Japan has no single visa photo size — it depends on the mission you apply to. Japan’s Ministry of Foreign Affairs publishes no dimensions on its own visa page. It directs you to the embassy or consulate with jurisdiction over where you live, and those missions genuinely differ. Check what yours publishes, then pick the matching size below. We’d rather show you the options than guess.

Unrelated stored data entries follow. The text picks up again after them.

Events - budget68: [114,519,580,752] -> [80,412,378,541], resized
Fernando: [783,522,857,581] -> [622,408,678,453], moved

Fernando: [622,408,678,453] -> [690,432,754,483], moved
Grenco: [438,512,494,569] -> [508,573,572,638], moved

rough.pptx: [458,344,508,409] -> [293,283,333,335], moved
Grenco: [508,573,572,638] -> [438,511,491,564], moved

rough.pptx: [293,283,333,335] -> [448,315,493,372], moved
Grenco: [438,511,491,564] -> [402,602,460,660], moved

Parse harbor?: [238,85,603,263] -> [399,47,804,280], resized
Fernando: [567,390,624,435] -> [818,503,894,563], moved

Drop an image here, or click to browse

JPG, PNG, WebP, HEIC, SVG · processed entirely on your device

At a glance

What this tool gives you

Output sizes
  • 45 × 35mm — MOFA form, Denver, Manila — 413 × 531px
  • 2 × 1.4in — MOFA form, New York, Chicago — 420 × 600px
  • 2 × 2in — New York, Chicago, Denver (alternative) — 600 × 600px
  • 45 × 45mm — Embassy of Japan in India only — 531 × 531px
File formatJPEG

Official requirement published by Ministry of Foreign Affairs of Japan. Requirements change — confirm against that page before you submit.

About this tool

Japan Visa Photo Maker — Pick Your Size

There is no national Japanese visa photo size, and that is not an oversight — it is how Japan’s Ministry of Foreign Affairs has arranged it. MOFA’s own visa page states no dimensions at all and directs you instead to the embassy or consulate “that have jurisdiction over the country/region where the foreigner visiting Japan resides.” The size is devolved to the mission handling your application, so the question “what size is a Japan visa photo?” has no answer until you know where you are applying. Every site that gives you one number is answering a question Japan has not asked.

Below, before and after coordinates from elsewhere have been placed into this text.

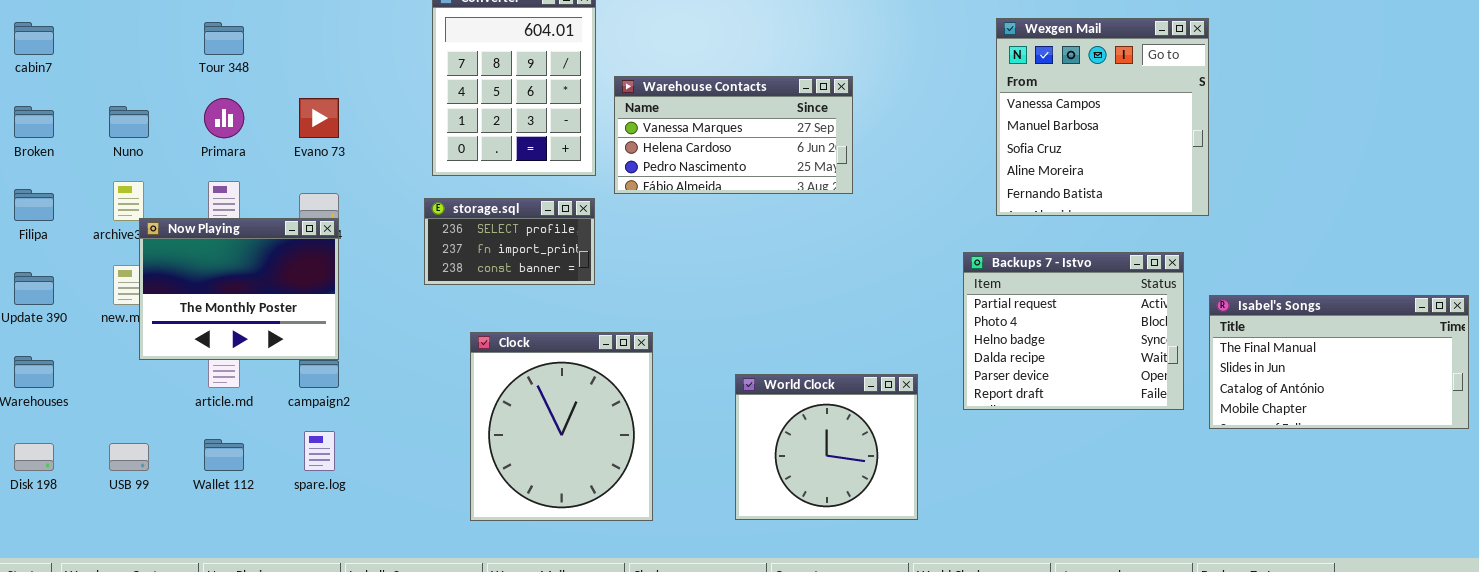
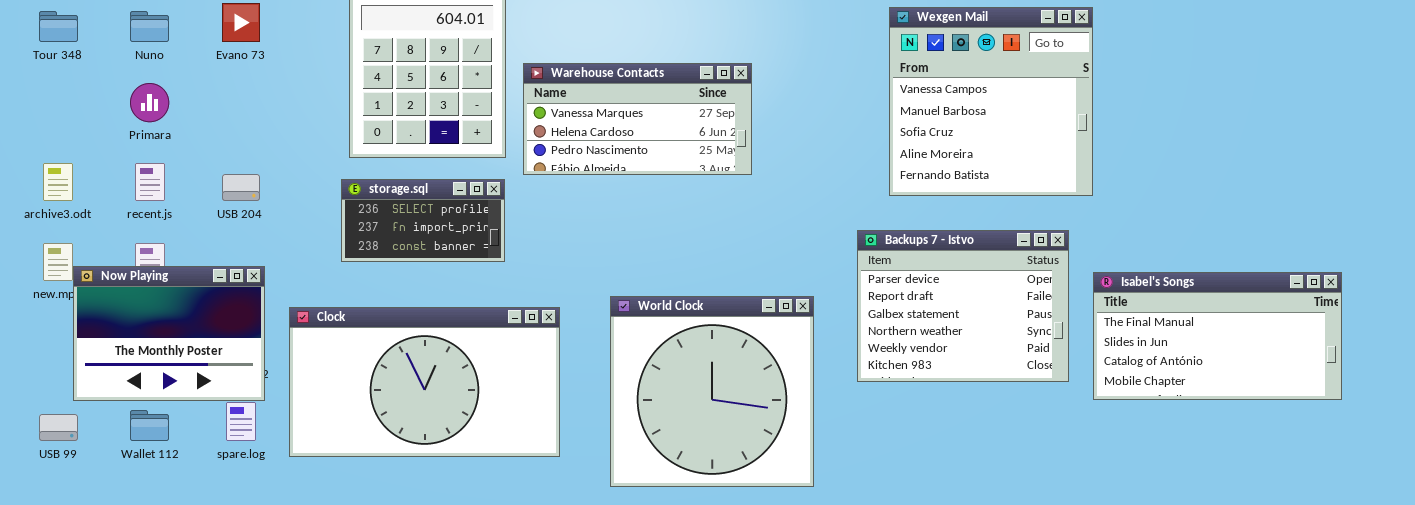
Tour 348: [204,22,244,55] -> [39,11,78,42], moved
Evano 73: [299,98,339,138] -> [222,3,260,42], moved
Nuno: [109,106,149,138] -> [130,11,169,42], moved
Now Playing: [139,218,339,360] -> [73,266,265,401], moved
Backups 7 - Istvo: [963,252,1184,410] -> [857,230,1069,382], scrolled down 4 rows
Clock: [470,332,653,521] -> [289,307,560,457], resized
World Clock: [735,374,918,520] -> [610,296,814,487], resized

The disagreement starts inside MOFA’s own paperwork: the English application form you glue the photo onto offers two sizes at once, 45mm x 35mm or 2in x 1.4in. From there the missions diverge. Denver, Manila and the UK embassy describe the 45 x 35mm portrait shape (the UK hedges it as “approx.”). New York states 2 x 1.4in and then adds that a 2 x 2in US passport photo is acceptable — a spec plus an amnesty. Chicago’s checklist, the freshest source we found, asks for 2 x 2in or 2 x 1.4in and never mentions millimetres at all.

The 45 x 45mm square that third-party sites present as Japan’s national standard is published by exactly two missions, both in India, and both pages look unmaintained — one carries a 2012 copyright and recommends Internet Explorer 7, the other still lists holidays for 2019. The New Delhi page also glosses 45mm as “2 inches”, which is arithmetically wrong (45mm is 1.77in) and is plausibly where the whole “Japan wants a 2 x 2in photo” folk belief came from. We list it because it is officially published, not because it is the default.

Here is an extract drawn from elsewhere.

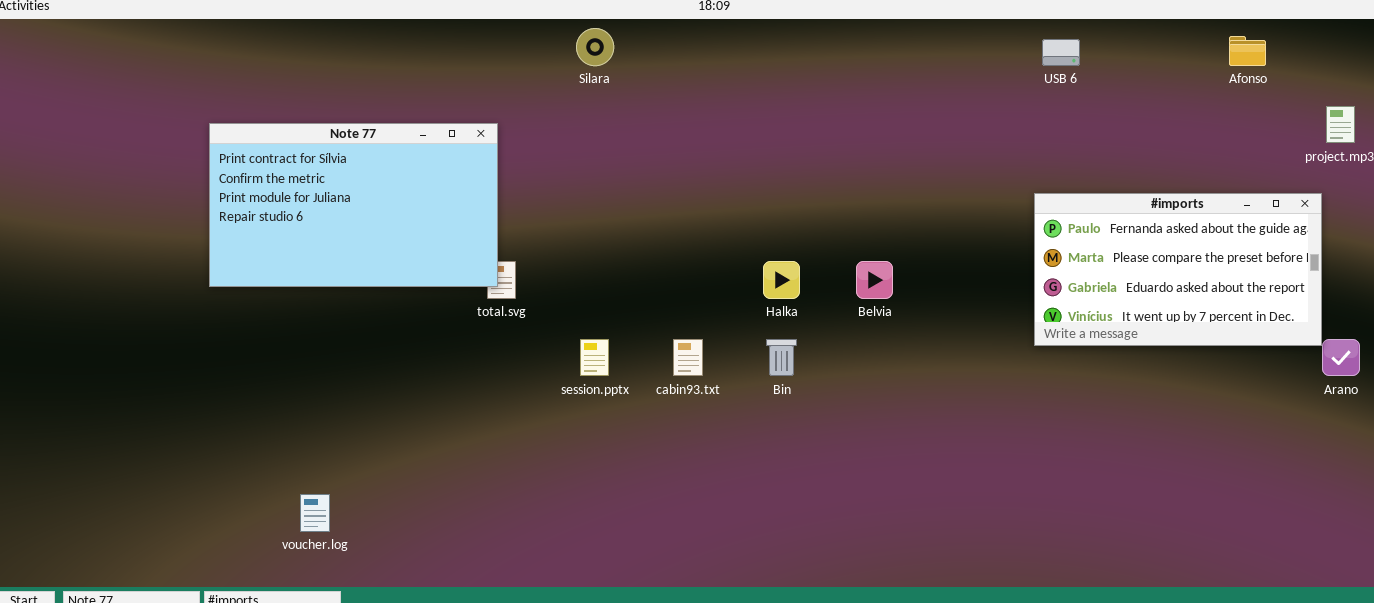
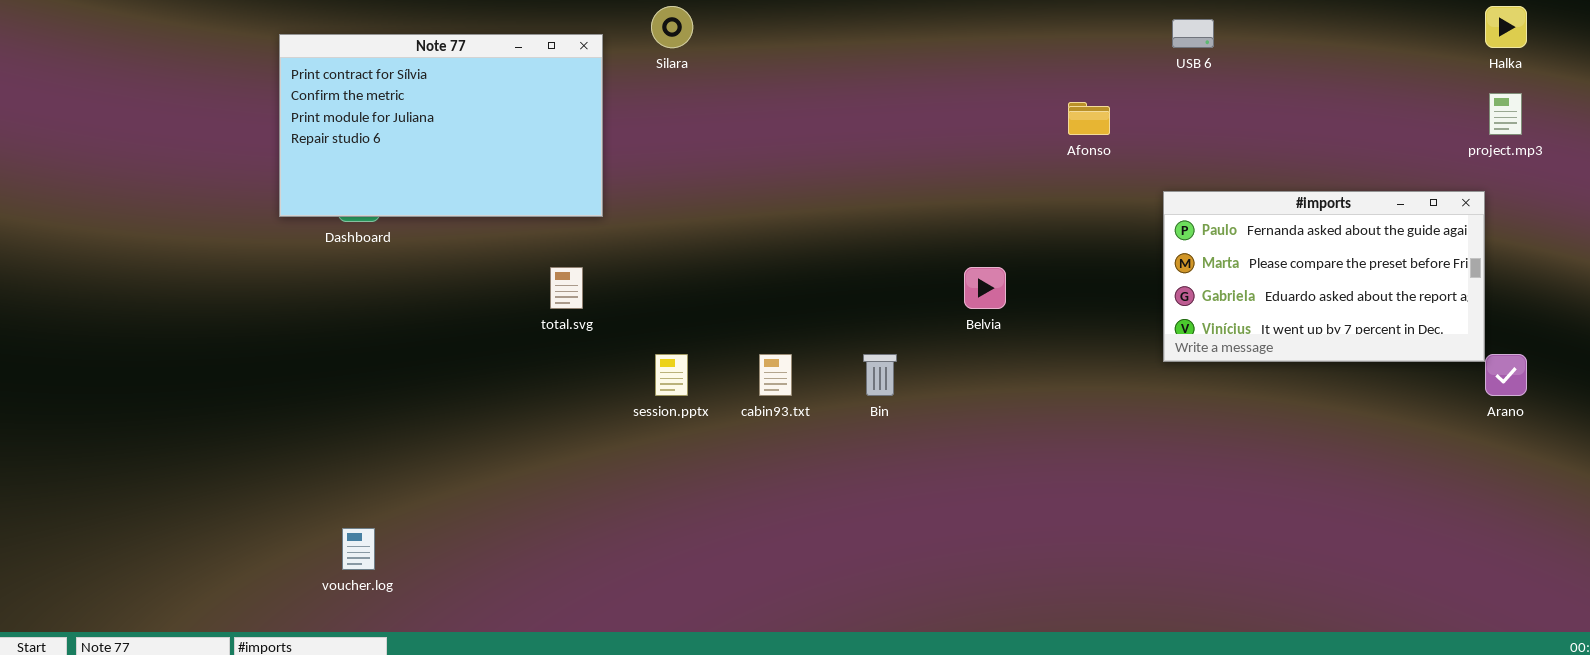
Afonso: [1229,36,1266,66] -> [1068,102,1110,135], moved
Note 77: [209,123,498,287] -> [279,34,603,217], moved
Halka: [763,261,800,299] -> [1485,6,1527,48], moved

Pick the size your mission publishes and this tool will crop and size to it in your browser, with nothing uploaded. Other things vary too: India says colour only while Manila explicitly permits monochrome, backgrounds range from “white” to “white or off-white” to “white or single colour”, and only Denver quantifies head height (32–36mm). Your mission’s own checklist is the authority — not this page, and not any other.

FAQ

Common questions

There is no single answer, and that is Japan’s own position. MOFA states no size on its visa page and directs you to the mission with jurisdiction over where you live. Its application form offers 45mm x 35mm or 2in x 1.4in; individual missions publish 45 x 35mm, 2 x 1.4in, 2 x 2in, or 45 x 45mm. Check yours before you print anything.

Only if you are applying in India. That square size is published by the Embassy of Japan in India and the Consulate-General in Mumbai, and we found no other official Japanese page stating it. Third-party sites present it as the national standard; the official evidence does not support that.

At some US missions, yes. New York specifies 2 x 1.4in but says a 2 x 2in US passport photo is acceptable, and Chicago and Denver both list 2 x 2in as an option. That is a US-facing accommodation — it says nothing about what a mission elsewhere will take.

MOFA’s eVISA FAQ states no photo dimensions at all, and the eVISA covers tourism only — other purposes still apply on paper. Any specific pixel or file-size figure circulating for the eVISA is not something we could source from MOFA.

No. The crop and resize run in your browser using the Canvas API — the photo never leaves your device.